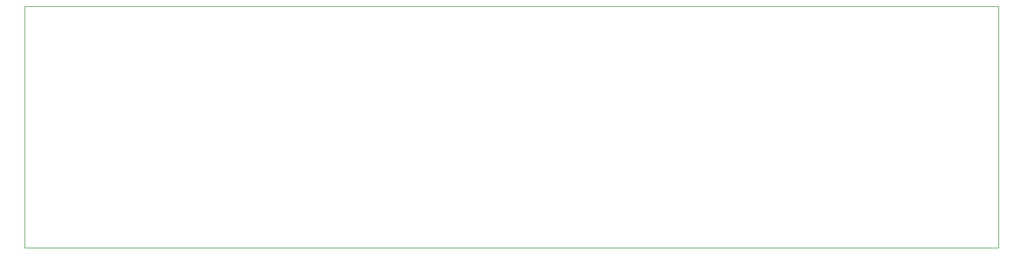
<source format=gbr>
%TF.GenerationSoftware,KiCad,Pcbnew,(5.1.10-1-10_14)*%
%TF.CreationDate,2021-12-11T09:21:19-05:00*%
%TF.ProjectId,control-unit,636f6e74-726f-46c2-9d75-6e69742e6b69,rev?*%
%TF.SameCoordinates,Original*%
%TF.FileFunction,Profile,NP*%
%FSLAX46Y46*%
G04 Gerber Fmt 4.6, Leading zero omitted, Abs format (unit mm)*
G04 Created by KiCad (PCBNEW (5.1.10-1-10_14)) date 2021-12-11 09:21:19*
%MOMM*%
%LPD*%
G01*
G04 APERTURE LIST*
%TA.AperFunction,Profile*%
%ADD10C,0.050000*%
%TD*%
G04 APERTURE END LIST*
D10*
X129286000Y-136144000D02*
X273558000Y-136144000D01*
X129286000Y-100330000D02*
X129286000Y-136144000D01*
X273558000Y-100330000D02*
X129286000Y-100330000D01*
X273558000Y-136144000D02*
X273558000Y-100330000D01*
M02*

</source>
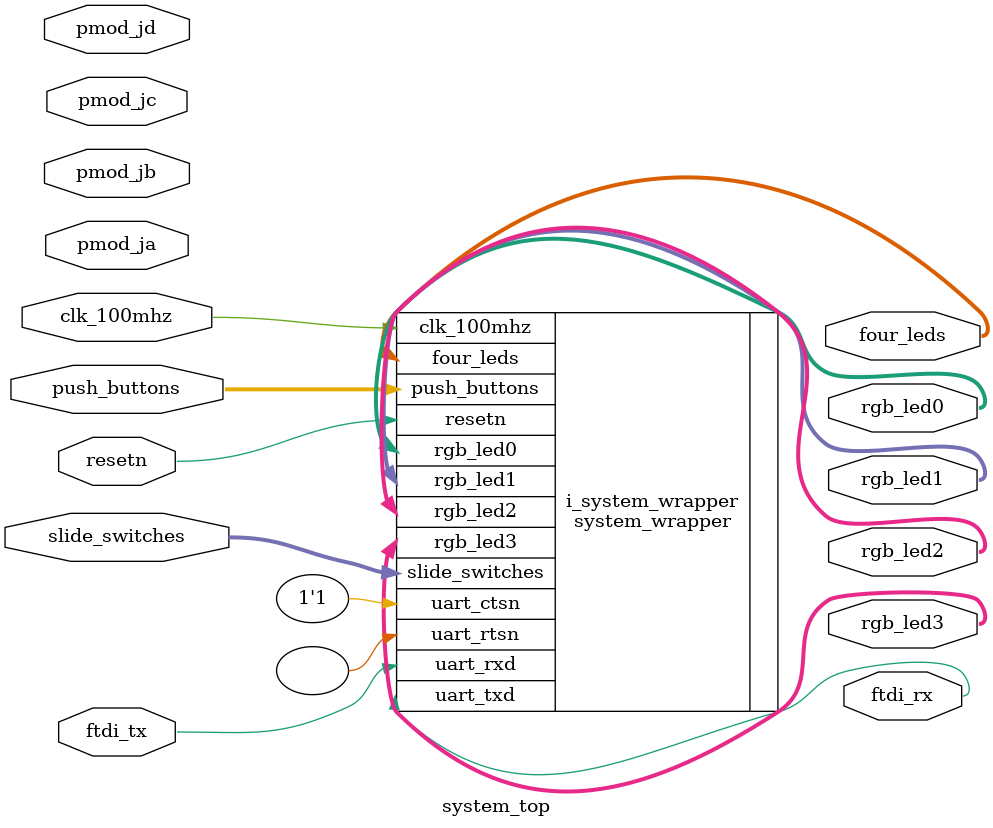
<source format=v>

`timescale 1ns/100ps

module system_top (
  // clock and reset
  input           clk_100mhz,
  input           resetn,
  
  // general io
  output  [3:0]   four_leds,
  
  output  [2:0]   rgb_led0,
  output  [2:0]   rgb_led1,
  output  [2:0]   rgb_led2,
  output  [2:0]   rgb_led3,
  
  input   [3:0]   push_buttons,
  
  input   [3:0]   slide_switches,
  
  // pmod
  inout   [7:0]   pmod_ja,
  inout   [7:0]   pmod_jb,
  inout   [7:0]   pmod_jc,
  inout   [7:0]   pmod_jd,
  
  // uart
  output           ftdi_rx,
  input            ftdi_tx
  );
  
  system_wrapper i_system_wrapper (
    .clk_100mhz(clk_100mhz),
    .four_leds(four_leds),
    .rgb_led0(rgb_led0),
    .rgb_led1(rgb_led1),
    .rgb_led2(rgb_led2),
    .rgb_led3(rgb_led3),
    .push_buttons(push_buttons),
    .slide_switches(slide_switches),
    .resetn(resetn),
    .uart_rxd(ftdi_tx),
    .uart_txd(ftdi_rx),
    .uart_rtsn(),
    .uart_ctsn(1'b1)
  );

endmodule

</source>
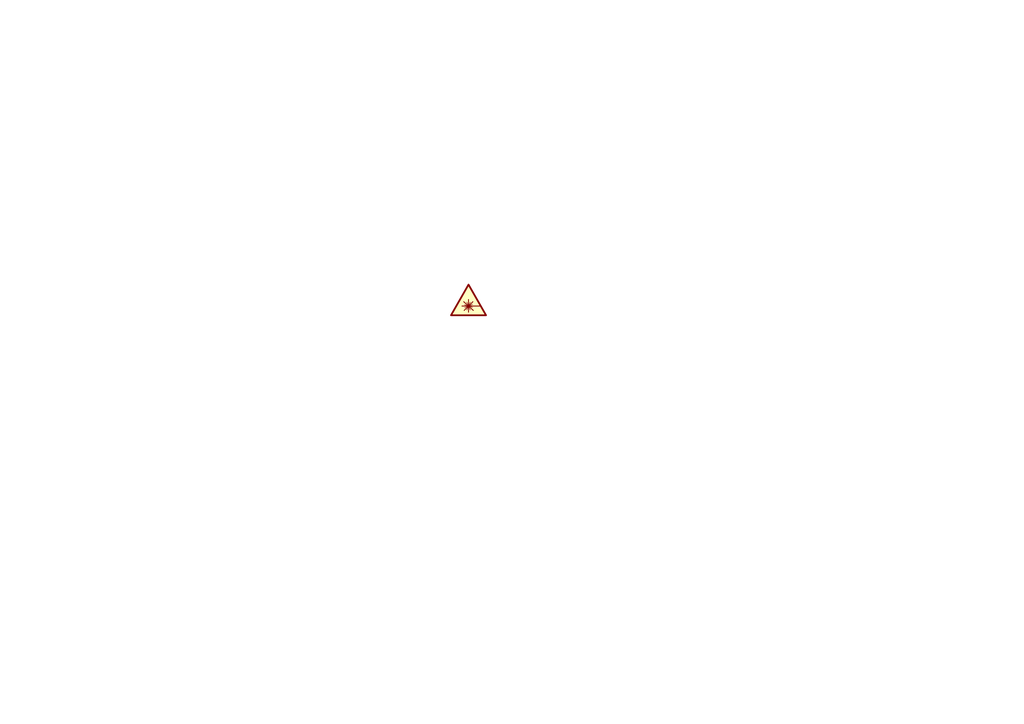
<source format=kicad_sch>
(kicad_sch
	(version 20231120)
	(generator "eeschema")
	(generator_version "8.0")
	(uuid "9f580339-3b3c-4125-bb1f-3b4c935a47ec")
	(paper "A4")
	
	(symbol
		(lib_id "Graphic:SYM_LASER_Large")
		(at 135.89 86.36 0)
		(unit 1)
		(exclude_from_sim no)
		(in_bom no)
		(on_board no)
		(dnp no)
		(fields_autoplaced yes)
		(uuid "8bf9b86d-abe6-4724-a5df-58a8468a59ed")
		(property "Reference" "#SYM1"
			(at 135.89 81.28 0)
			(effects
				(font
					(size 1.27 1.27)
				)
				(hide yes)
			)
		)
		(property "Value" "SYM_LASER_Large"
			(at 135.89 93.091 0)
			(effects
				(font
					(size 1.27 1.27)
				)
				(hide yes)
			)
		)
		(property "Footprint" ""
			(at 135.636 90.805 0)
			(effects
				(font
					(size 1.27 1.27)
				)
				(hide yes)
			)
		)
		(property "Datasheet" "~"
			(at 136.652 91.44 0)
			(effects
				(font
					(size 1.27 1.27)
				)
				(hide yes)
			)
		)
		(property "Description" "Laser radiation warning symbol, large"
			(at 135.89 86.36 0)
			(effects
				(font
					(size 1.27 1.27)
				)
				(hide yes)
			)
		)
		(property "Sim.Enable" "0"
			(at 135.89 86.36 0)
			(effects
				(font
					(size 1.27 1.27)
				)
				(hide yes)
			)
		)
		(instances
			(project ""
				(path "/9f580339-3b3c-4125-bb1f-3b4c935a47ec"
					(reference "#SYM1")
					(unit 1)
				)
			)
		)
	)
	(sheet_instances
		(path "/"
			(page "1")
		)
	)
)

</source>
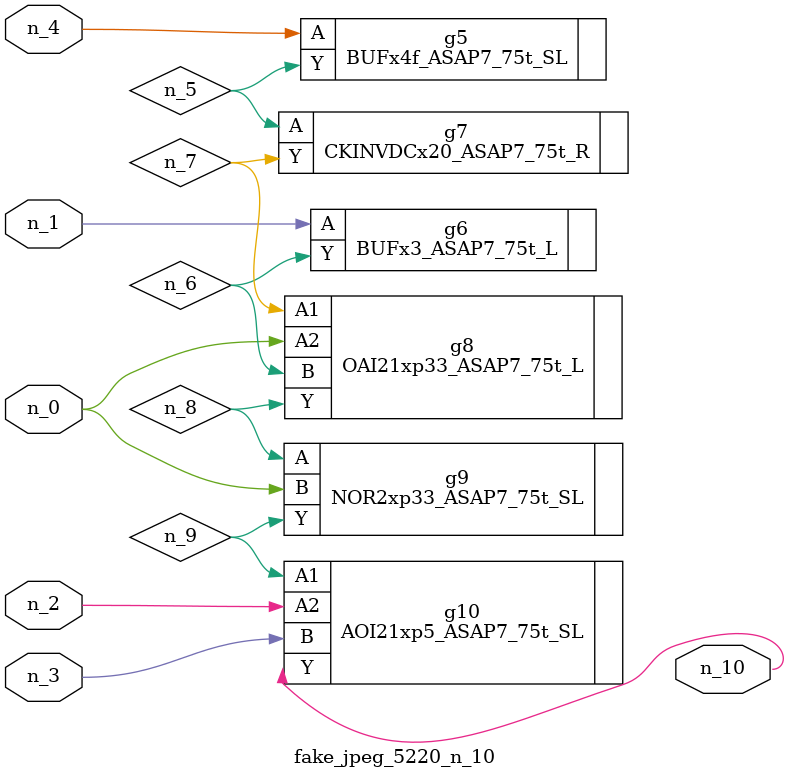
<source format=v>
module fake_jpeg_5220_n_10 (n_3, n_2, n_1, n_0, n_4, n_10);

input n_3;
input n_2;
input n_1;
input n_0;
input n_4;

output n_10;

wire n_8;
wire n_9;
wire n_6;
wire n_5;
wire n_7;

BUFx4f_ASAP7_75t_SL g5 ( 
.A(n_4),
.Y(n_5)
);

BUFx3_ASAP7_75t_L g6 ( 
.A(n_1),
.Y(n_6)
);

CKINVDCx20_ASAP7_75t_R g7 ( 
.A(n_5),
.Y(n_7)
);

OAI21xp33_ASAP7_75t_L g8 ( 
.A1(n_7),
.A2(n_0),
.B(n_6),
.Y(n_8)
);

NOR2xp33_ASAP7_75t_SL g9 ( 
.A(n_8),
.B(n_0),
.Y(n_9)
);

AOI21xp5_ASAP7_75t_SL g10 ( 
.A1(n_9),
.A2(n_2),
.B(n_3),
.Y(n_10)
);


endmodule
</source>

WORK TO COMPLETE ->
Take the entries above and copy out all lines with the string "path".

ANSWER BOX ->
				(path "/9f580339-3b3c-4125-bb1f-3b4c935a47ec"
		(path "/"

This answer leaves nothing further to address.